-- WHAT YOU SHOULD DO --
The lines to copy are those holding the string "ankle" in the entries below.

-- DATA SUPPLIED --
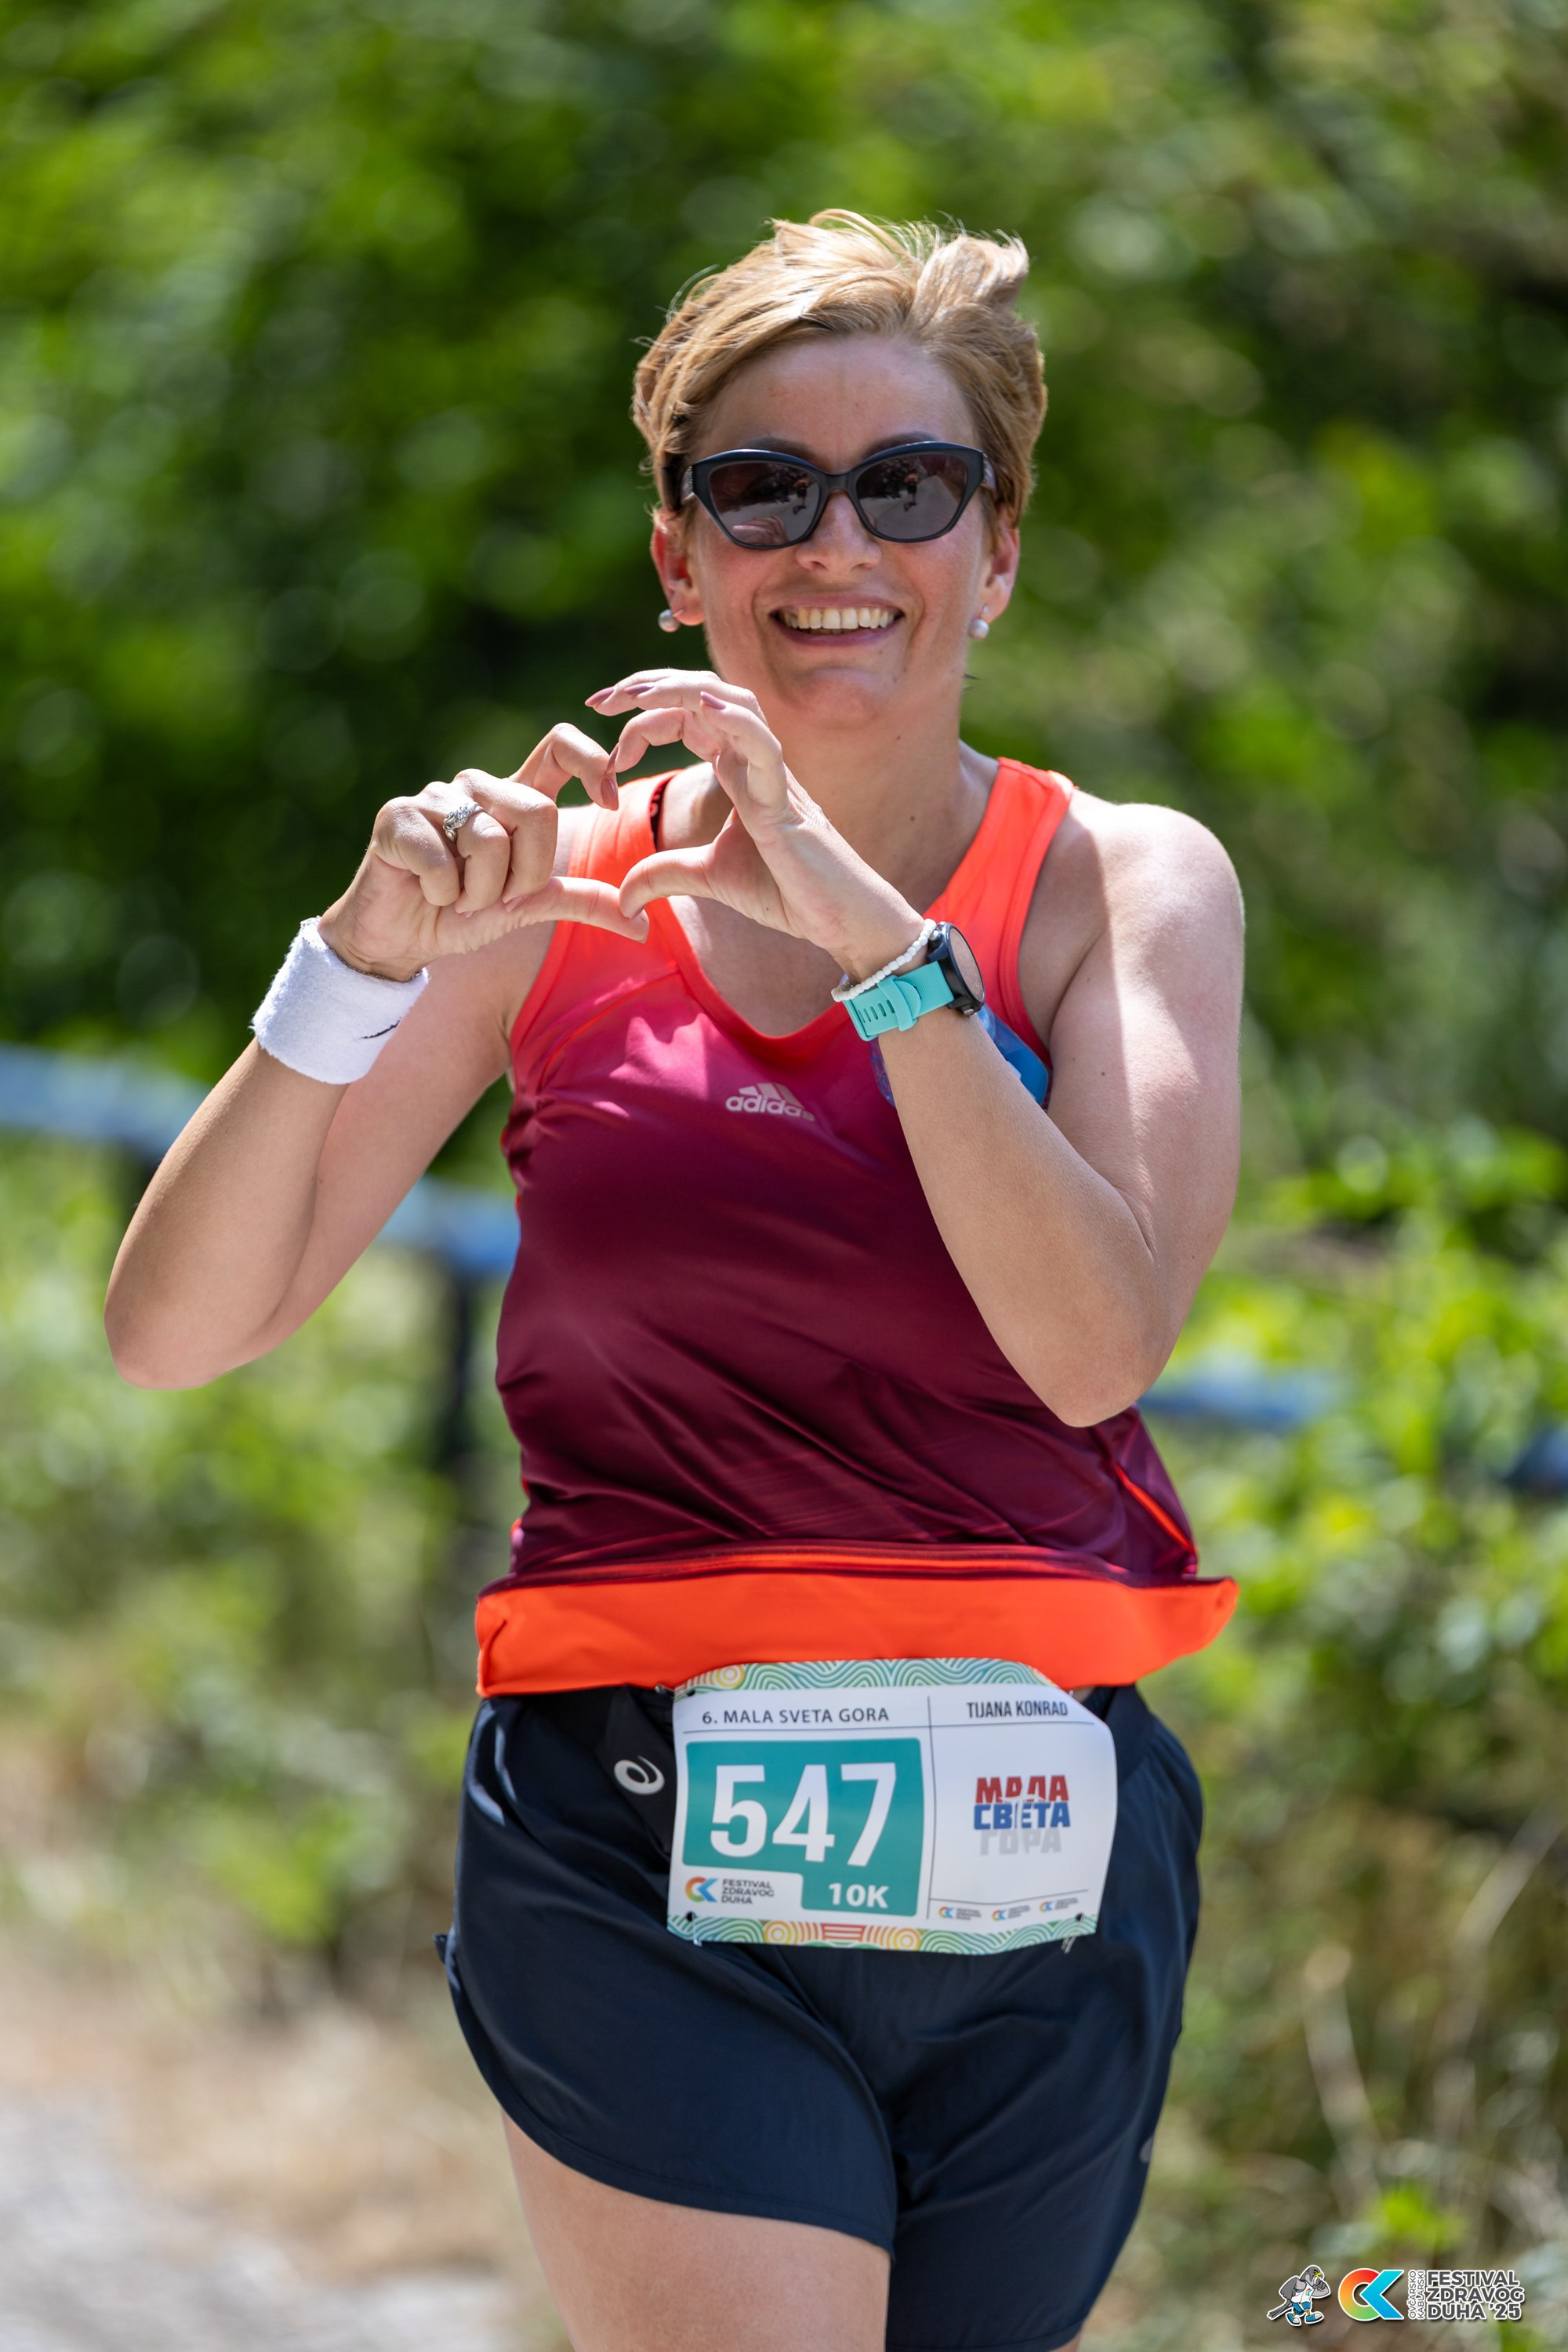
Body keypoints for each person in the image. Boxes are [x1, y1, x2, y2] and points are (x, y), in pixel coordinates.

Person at [107, 212, 1243, 2352]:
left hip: (1043, 1826)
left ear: (996, 551)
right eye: (763, 486)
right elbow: (176, 1328)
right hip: (634, 1826)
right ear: (680, 555)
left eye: (910, 484)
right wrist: (347, 973)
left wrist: (874, 949)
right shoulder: (558, 899)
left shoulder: (1123, 883)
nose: (840, 541)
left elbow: (1095, 1345)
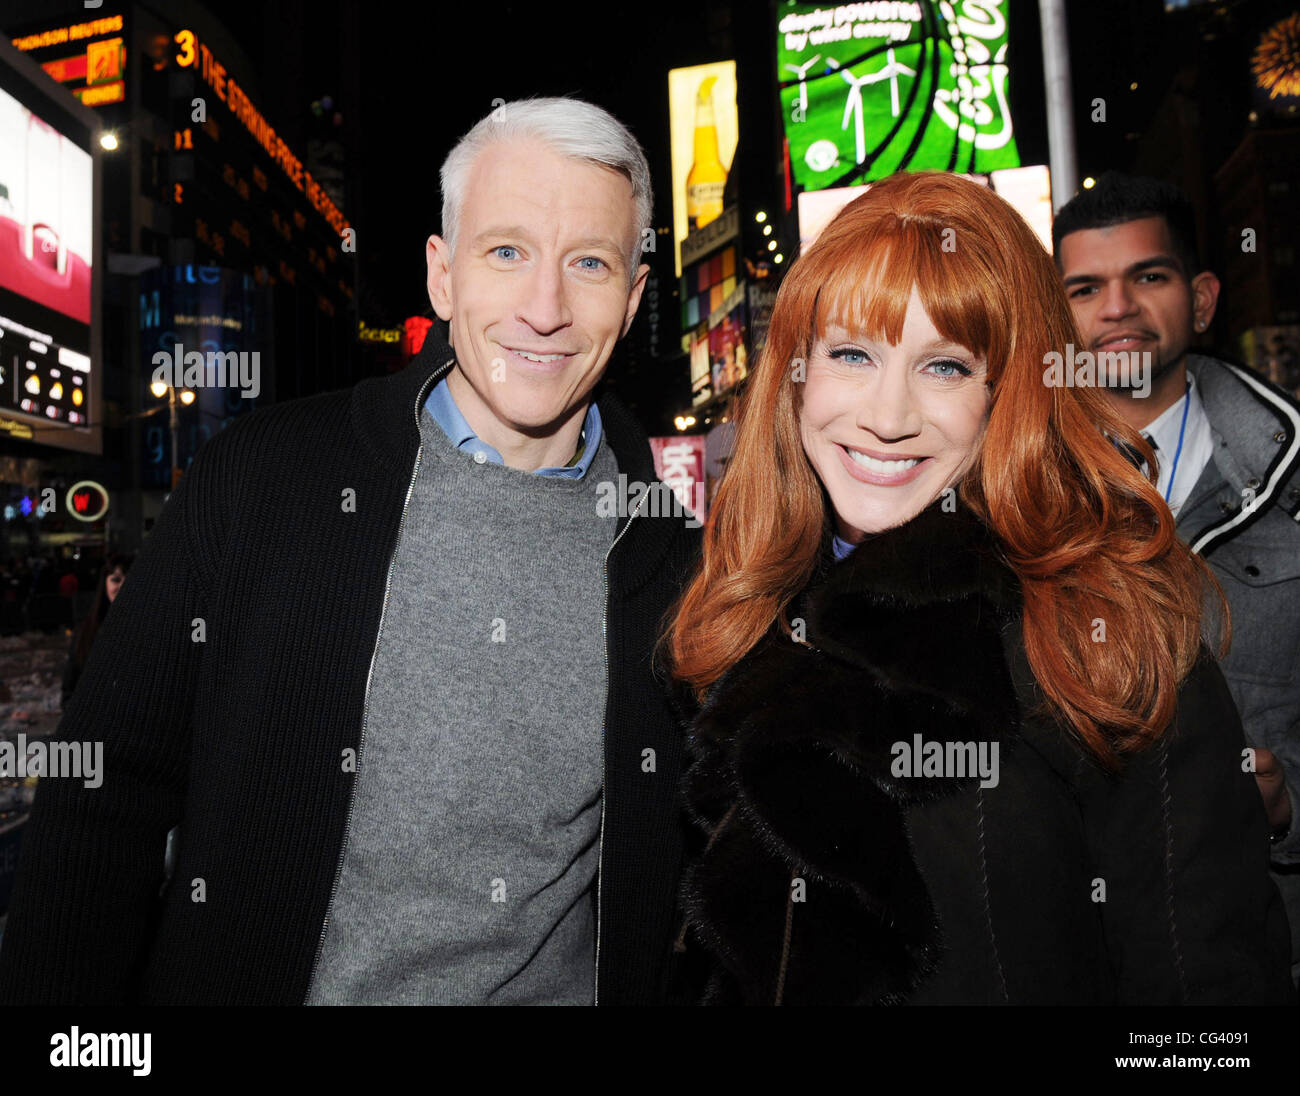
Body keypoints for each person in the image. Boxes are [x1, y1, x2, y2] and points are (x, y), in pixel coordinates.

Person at [0, 97, 700, 1005]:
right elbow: (102, 803)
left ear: (634, 296)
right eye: (506, 252)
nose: (545, 307)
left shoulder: (674, 560)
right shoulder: (262, 478)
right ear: (442, 278)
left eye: (591, 263)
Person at [664, 171, 1292, 1004]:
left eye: (946, 367)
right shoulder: (741, 616)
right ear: (796, 375)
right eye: (853, 354)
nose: (888, 415)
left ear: (1012, 396)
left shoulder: (1108, 642)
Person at [1054, 172, 1300, 985]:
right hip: (1072, 952)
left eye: (1147, 277)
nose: (1117, 307)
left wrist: (1288, 802)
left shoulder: (1291, 480)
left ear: (1201, 299)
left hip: (1256, 950)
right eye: (1085, 288)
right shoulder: (1005, 495)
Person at [61, 553, 132, 706]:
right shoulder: (86, 633)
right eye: (116, 579)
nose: (123, 586)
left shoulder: (151, 630)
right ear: (105, 584)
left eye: (130, 580)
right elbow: (69, 690)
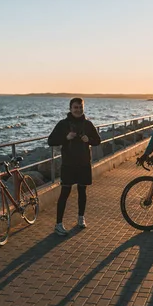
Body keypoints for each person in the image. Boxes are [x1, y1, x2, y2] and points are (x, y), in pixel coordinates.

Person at [48, 98, 101, 236]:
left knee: (82, 191)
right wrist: (66, 138)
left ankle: (81, 218)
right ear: (70, 108)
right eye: (75, 107)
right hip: (68, 164)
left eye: (80, 107)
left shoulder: (88, 124)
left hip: (84, 163)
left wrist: (88, 140)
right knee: (64, 193)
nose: (78, 110)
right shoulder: (63, 124)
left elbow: (98, 141)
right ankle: (58, 224)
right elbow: (51, 141)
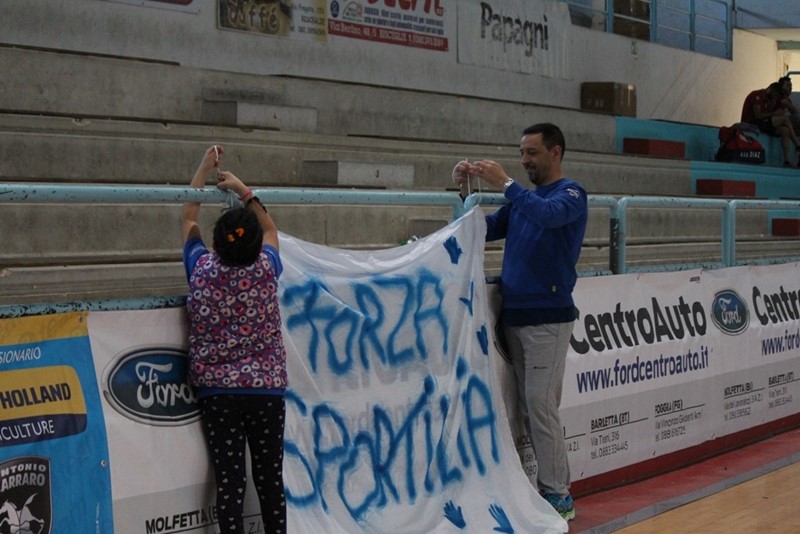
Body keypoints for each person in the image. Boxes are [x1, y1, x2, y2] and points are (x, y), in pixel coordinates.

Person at [451, 123, 587, 521]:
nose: (524, 160)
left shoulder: (571, 194)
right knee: (526, 408)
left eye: (532, 152)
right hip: (514, 316)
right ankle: (538, 489)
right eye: (521, 153)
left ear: (555, 153)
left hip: (548, 318)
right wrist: (464, 191)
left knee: (541, 407)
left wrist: (506, 183)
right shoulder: (522, 201)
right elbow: (483, 229)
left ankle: (558, 495)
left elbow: (547, 216)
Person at [182, 145, 288, 534]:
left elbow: (188, 218)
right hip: (266, 391)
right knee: (270, 481)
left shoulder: (201, 269)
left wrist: (202, 169)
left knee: (230, 484)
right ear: (256, 245)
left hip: (218, 393)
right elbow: (272, 229)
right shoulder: (267, 268)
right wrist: (244, 191)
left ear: (217, 243)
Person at [741, 82, 800, 167]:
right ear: (770, 90)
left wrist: (771, 107)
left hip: (762, 123)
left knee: (785, 130)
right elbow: (758, 115)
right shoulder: (756, 95)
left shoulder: (768, 99)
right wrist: (774, 113)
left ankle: (787, 161)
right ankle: (797, 144)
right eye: (774, 95)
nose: (775, 98)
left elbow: (767, 116)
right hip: (752, 122)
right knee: (784, 118)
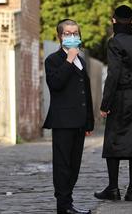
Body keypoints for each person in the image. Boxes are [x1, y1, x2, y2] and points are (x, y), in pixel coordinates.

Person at [94, 5, 132, 202]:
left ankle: (113, 188)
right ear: (131, 21)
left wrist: (105, 103)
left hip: (121, 97)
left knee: (114, 140)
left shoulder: (114, 43)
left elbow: (113, 74)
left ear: (114, 21)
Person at [43, 19, 94, 214]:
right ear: (60, 37)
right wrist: (69, 59)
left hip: (79, 122)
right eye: (68, 33)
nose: (72, 37)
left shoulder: (81, 60)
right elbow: (55, 84)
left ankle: (68, 202)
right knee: (63, 165)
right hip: (63, 121)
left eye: (75, 33)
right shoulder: (53, 60)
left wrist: (89, 121)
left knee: (74, 165)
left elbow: (85, 92)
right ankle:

-- WRITTEN ANSWER --
left ankle: (81, 218)
right ankle: (58, 224)
right ankle: (538, 489)
left ankle: (558, 495)
left ankle: (787, 161)
right ankle: (797, 144)
left ankle: (113, 188)
left ankle: (68, 202)
right ankle:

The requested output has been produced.